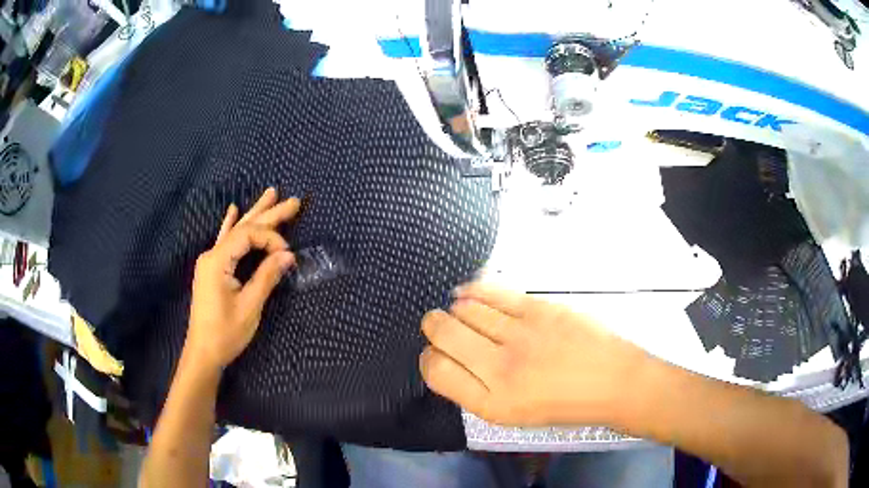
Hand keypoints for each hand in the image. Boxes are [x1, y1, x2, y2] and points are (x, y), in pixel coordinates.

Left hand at [186, 188, 299, 370]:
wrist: (203, 353)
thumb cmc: (225, 333)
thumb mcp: (250, 306)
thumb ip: (267, 277)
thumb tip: (288, 255)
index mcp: (218, 261)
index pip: (248, 235)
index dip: (271, 239)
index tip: (288, 256)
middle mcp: (212, 254)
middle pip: (244, 228)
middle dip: (269, 214)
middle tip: (293, 201)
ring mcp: (211, 261)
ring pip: (236, 231)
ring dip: (254, 214)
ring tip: (270, 194)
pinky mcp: (212, 270)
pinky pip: (225, 241)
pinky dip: (230, 225)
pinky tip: (233, 210)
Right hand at [420, 282, 647, 426]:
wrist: (613, 382)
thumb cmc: (564, 405)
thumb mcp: (513, 416)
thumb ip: (476, 391)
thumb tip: (450, 359)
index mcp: (492, 404)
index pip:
============
Isolate the lines above that contain the word "thumb" and copy them.

thumb cmc: (225, 333)
thumb mcp: (250, 306)
thumb ip: (267, 277)
thumb tip: (288, 255)
thumb cmc: (564, 405)
thumb mcp: (513, 416)
thumb ip: (476, 391)
thumb tip: (450, 359)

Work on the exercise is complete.